We were in St. Augustine, I forgot to mention. It's a pretty cool town and it actually reminded me a lot of a town in Spain that we had visited last summer-Cadiz. Parts of it anyway. Other parts were really touristy. We didn't stay in town, actually. We stayed in Tom's boss' brother's condo (Did you follow that one?) about 30 minutes outside of the city.
On this day, the girls went shopping and the boys went to play golf. However, Tom hates golf (we sold his clubs in our garage sale) and I have a feeling that he just drove the cart. He also texted me a lot that day, which meant he was bored as hell. I was excited to go into St. Augustine and explore a little bit. It's the oldest city in the United States, you know. I was hoping to find some cool shops with local artists or something, but I guess that we started in the wrong part of town and it was too damn hot to wander around trying to find what we were looking for. Damn hot, yikes. So we ended up at the outlet mall.
This is actually a boring part of my story, but I'm only telling you this so I can tell you that I did something that I'm kind of proud of. (Other than being proud of not bitching and moaning about the heat, and my back, and my big sweaty boobs--I bitched on the inside.) I bought some baby stuff. I really did. Through this pregnancy, I've bought tons of maternity clothes because that's all that I could deal with. I'm pregnant right now, and I need clothes. I couldn't think much past that. But on this day, I couldn't resist the Little Me store. So I bought 3 sleeper outfits in newborn size. And then do you know what I did? I marched straight into an overpriced purse store of a certain brand and bought a ridiculously priced, outrageous, big ol' diaper bag that my husband would sooner die than carry. I figure that if the boy and I get through this in one piece, than I deserve to carry this bag. Actually, it was also peer pressure that made me buy it--if I was by myself, I probably wouldn't have done it. I'm pretty thrifty. I guess it comes from being married to an accountant.
That night we walked along the beach and it was gorgeous. The sun was setting and Tom and I walked along in our bare feet, picking up shells and looking for shark teeth. Ah, the romance, blah, blah, blah. I stood there looking out at the ocean and the thought came to me about how much Nate would enjoy this. Squishing the wet sand between his toes. I could almost hear his happy little squeals as the water washed over his feet. Helping mama find pretty shells, daddy holding his hand so the tide wouldn't knock him over. I felt so empty, so aware of who was missing and what we were missing out on. Sometimes his absence is so overwhelming that it takes the breath out of me. He'd be 17 months old now. Jesus.

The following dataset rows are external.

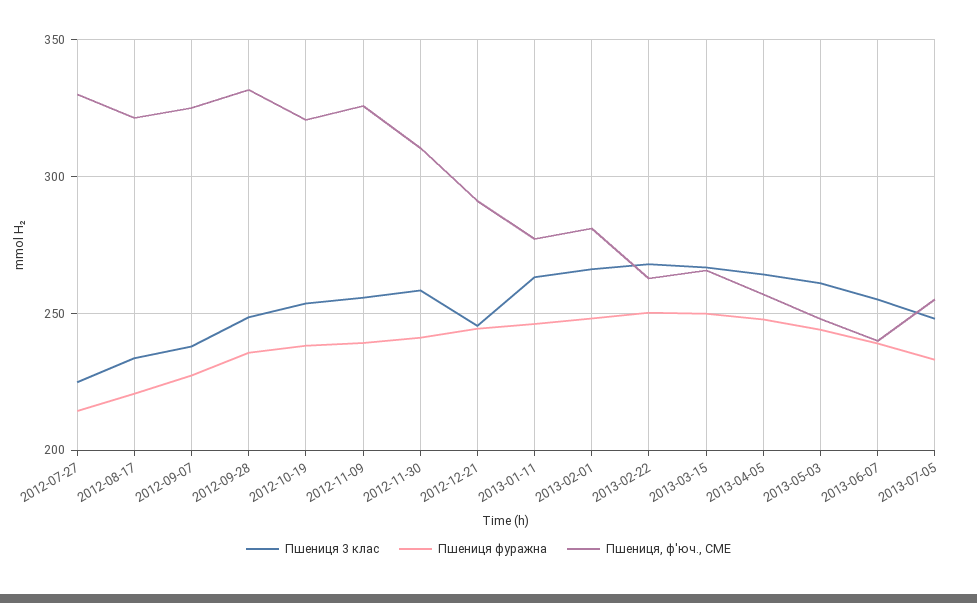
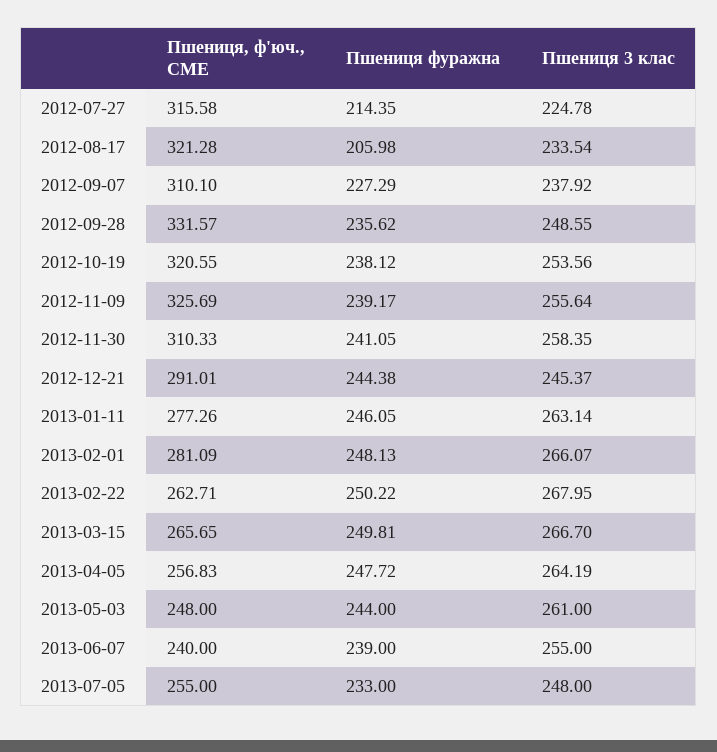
  {
    "Пшениця 3 клас": {
      "2012-07-27": 224.78,
      "2012-08-17": 233.54,
      "2012-09-07": 237.92,
      "2012-09-28": 248.55,
      "2012-10-19": 253.56,
      "2012-11-09": 255.64,
      "2012-11-30": 258.35,
      "2012-12-21": 245.37,
      "2013-01-11": 263.14,
      "2013-02-01": 266.07,
      "2013-02-22": 267.95,
      "2013-03-15": 266.7,
      "2013-04-05": 264.19,
      "2013-05-03": 261,
      "2013-06-07": 255,
      "2013-07-05": 248
    },
    "Пшениця фуражна": {
      "2012-07-27": 214.35,
-     "2012-08-17": 220,
+     "2012-08-17": 205.98,
      "2012-09-07": 227.29,
      "2012-09-28": 235.62,
      "2012-10-19": 238.12,
      "2012-11-09": 239.17,
      "2012-11-30": 241.05,
      "2012-12-21": 244.38,
      "2013-01-11": 246.05,
      "2013-02-01": 248.13,
      "2013-02-22": 250.22,
      "2013-03-15": 249.81,
      "2013-04-05": 247.72,
      "2013-05-03": 244,
      "2013-06-07": 239,
      "2013-07-05": 233
    },
    "Пшениця, ф'юч., CME": {
-     "2012-07-27": 330,
+     "2012-07-27": 315.58,
      "2012-08-17": 321.28,
-     "2012-09-07": 325,
+     "2012-09-07": 310.1,
      "2012-09-28": 331.57,
      "2012-10-19": 320.55,
      "2012-11-09": 325.69,
      "2012-11-30": 310.33,
      "2012-12-21": 291.01,
      "2013-01-11": 277.26,
      "2013-02-01": 281.09,
      "2013-02-22": 262.71,
      "2013-03-15": 265.65,
      "2013-04-05": 256.83,
      "2013-05-03": 248,
      "2013-06-07": 240,
      "2013-07-05": 255
    }
  }

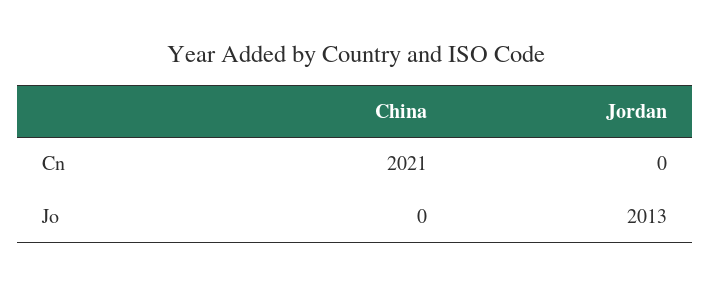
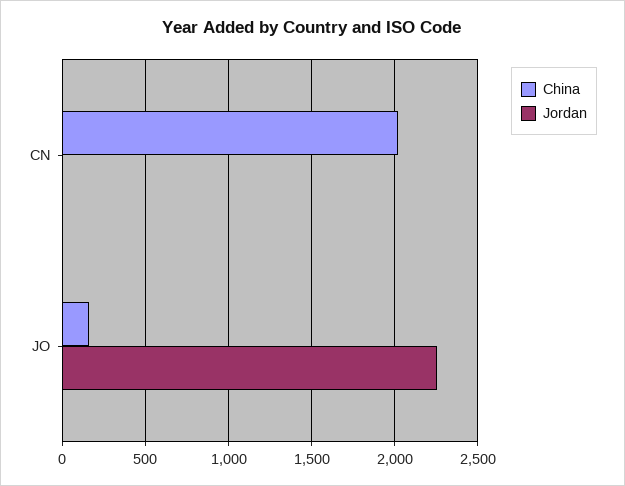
  {
    "China": {
      "Cn": 2021,
-     "Jo": 0
+     "Jo": 150
    },
    "Jordan": {
      "Cn": 0,
-     "Jo": 2013
+     "Jo": 2250
    }
  }

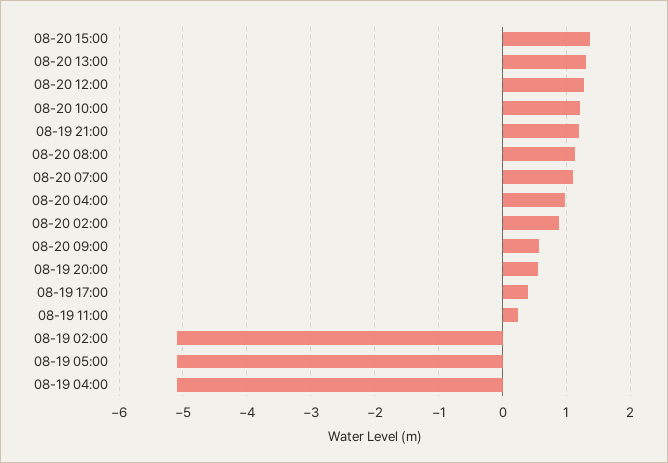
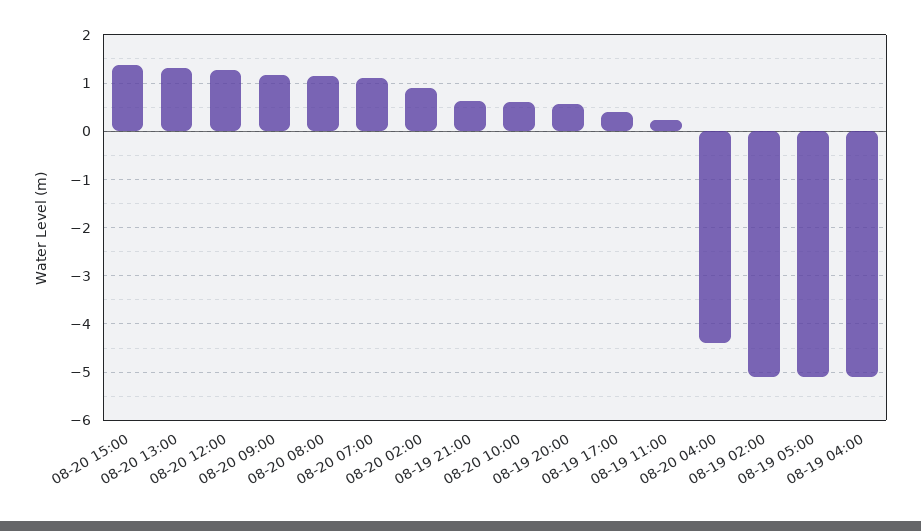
  {
    "08-20 15:00": 1.4,
    "08-20 13:00": 1.3,
    "08-20 12:00": 1.3,
-   "08-20 10:00": 1.2,
+   "08-20 10:00": 0.6,
-   "08-19 21:00": 1.2,
+   "08-19 21:00": 0.6,
    "08-20 08:00": 1.1,
    "08-20 07:00": 1.1,
-   "08-20 04:00": 1,
+   "08-20 04:00": -4.4,
    "08-20 02:00": 0.9,
-   "08-20 09:00": 0.6,
+   "08-20 09:00": 1.2,
    "08-19 20:00": 0.6,
    "08-19 17:00": 0.4,
    "08-19 11:00": 0.2,
    "08-19 02:00": -5.1,
    "08-19 05:00": -5.1,
    "08-19 04:00": -5.1
  }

Fortunately by the time we got back to the car, it was dark and the others couldn't see that I had been crying. On the way back, my chest was burning from holding in sobs and I was trying so hard not to let on how upset I was. When we arrived back at the house, I made the excuse that I was tired and Tom and I went back to our room while the others watched a movie downstairs. I was very, very tired and my belly was uncomfortable and hard after all that walking. I just wanted to lay down and do what I usually do when I get like that--read or watch something mindless on tv until I calmed down. So Tom and I watched that show with the hot British guy that does that insane survival show. Although that night, he was stranded in Norway and ate the eyeball of a frozen sheep that he had found. That was a little much, I have to say. It did get my occupy my mind enough so that I could have some much needed sleep that night. Although the eyeball thing was some good, old-fashioned nightmare fuel.
That's about it. After getting to break in my new and ridiculous looking maternity swim suit in the pool, bobbing around like a no-wake buoy, we had a uneventful flight back. I was thrilled to get home and do laundry. I'm serious. I had such a great time, but I still get a little anxious and weird about leaving my comfort zone. I didn't used to be like that, but you know, honestly, I think I was just so worried about the baby the entire time and I wanted to be close to my doctor.
I actually wrote most of this post a while ago, but I'm just now finishing it, so if the date is from days ago, that's why. In other news, I don't have to teach today, so I think that I might go see a movie today. I think I'll go see Rat.at.ouille --Tom's not interested in that one.